== Segment start ==
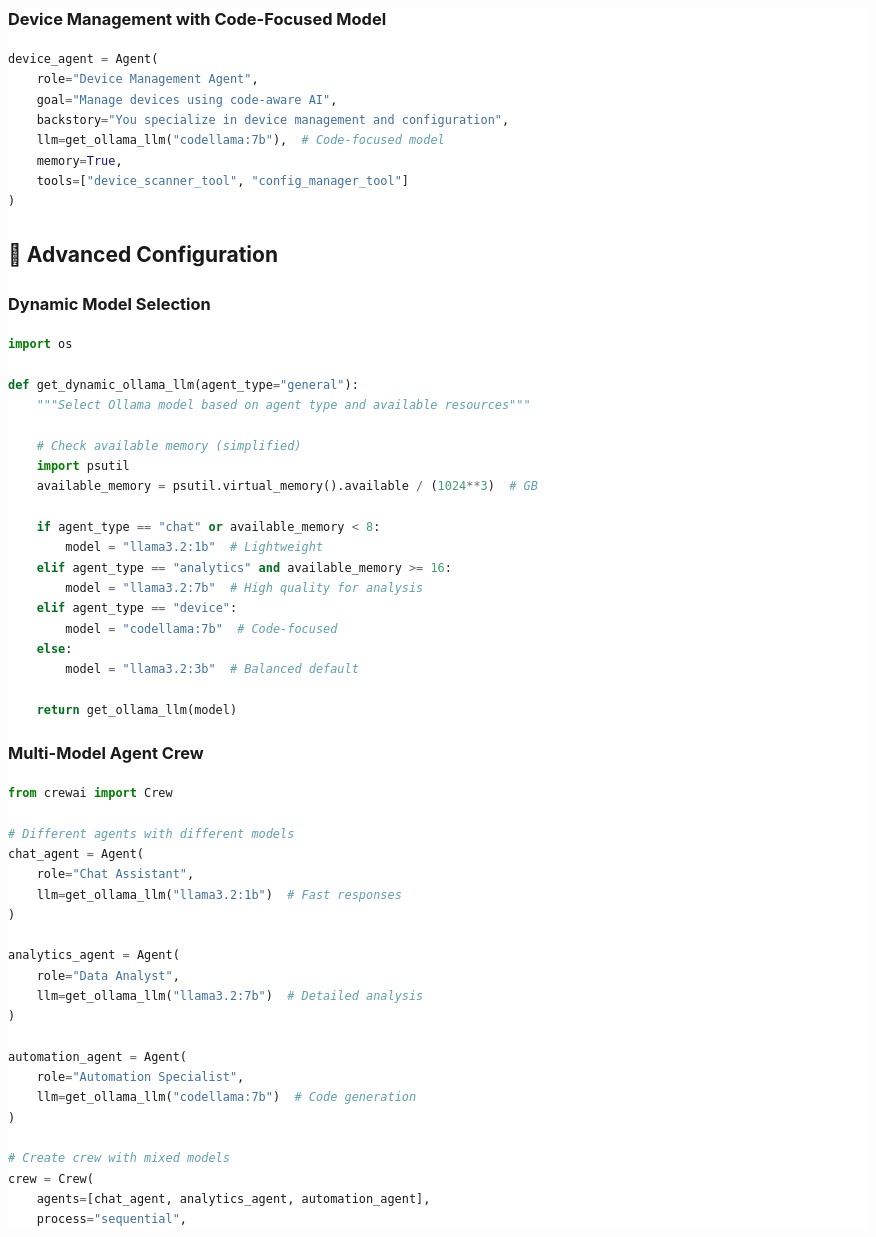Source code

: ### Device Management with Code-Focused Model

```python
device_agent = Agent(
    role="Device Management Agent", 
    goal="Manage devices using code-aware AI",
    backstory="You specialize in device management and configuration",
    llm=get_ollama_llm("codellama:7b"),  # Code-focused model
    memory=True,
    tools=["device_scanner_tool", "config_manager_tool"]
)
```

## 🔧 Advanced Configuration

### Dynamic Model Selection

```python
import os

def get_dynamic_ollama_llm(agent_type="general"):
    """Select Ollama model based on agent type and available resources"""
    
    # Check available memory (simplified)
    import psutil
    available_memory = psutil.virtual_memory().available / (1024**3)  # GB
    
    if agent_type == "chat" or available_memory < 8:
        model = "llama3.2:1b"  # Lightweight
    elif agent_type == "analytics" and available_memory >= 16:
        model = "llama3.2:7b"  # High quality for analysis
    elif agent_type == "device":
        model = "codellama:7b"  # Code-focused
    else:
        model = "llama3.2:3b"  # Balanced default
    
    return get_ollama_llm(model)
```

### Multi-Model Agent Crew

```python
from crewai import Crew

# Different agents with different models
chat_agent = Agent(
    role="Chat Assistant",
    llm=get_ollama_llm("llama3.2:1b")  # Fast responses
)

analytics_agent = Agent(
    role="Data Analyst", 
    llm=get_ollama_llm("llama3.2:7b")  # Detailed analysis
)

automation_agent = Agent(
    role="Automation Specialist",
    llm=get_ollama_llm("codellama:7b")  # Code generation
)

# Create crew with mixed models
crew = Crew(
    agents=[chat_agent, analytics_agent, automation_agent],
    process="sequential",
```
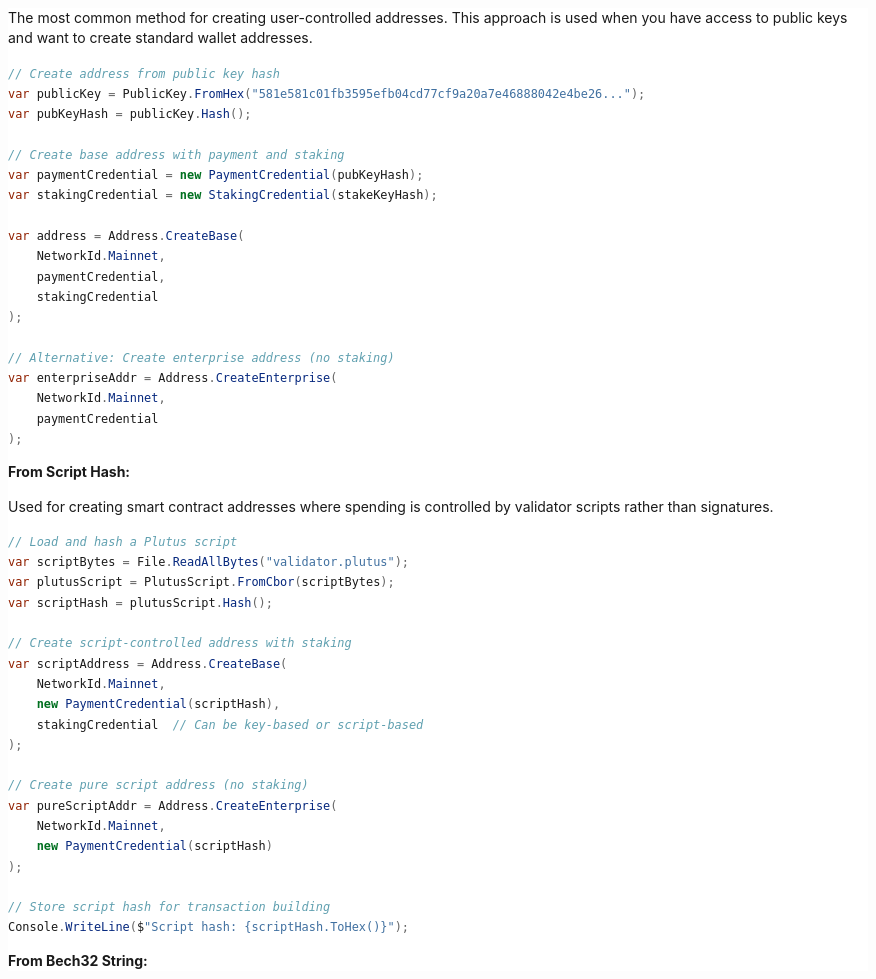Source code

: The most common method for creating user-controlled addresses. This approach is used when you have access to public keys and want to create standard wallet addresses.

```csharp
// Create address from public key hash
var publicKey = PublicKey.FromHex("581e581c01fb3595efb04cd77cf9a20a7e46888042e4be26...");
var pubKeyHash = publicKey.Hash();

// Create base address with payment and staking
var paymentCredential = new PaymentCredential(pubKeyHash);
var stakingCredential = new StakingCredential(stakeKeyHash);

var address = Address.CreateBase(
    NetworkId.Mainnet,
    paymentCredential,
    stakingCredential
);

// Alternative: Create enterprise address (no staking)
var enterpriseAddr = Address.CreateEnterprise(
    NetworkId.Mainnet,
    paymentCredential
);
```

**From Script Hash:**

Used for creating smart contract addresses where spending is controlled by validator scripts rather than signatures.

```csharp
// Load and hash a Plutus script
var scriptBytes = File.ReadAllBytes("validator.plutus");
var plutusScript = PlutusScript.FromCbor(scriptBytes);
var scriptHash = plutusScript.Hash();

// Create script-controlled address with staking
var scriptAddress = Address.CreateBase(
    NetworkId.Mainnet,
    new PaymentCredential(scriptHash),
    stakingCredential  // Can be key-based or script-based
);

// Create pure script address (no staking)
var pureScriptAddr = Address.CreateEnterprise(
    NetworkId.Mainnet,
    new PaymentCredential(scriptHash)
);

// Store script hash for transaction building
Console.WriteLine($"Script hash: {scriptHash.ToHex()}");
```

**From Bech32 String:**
== Segment end ==
ABOUT THIS TASK | Report every line in the data that holds "role", copying each one.

RESPONSE |
    role="Device Management Agent", 
    role="Chat Assistant",
    role="Data Analyst", 
    role="Automation Specialist",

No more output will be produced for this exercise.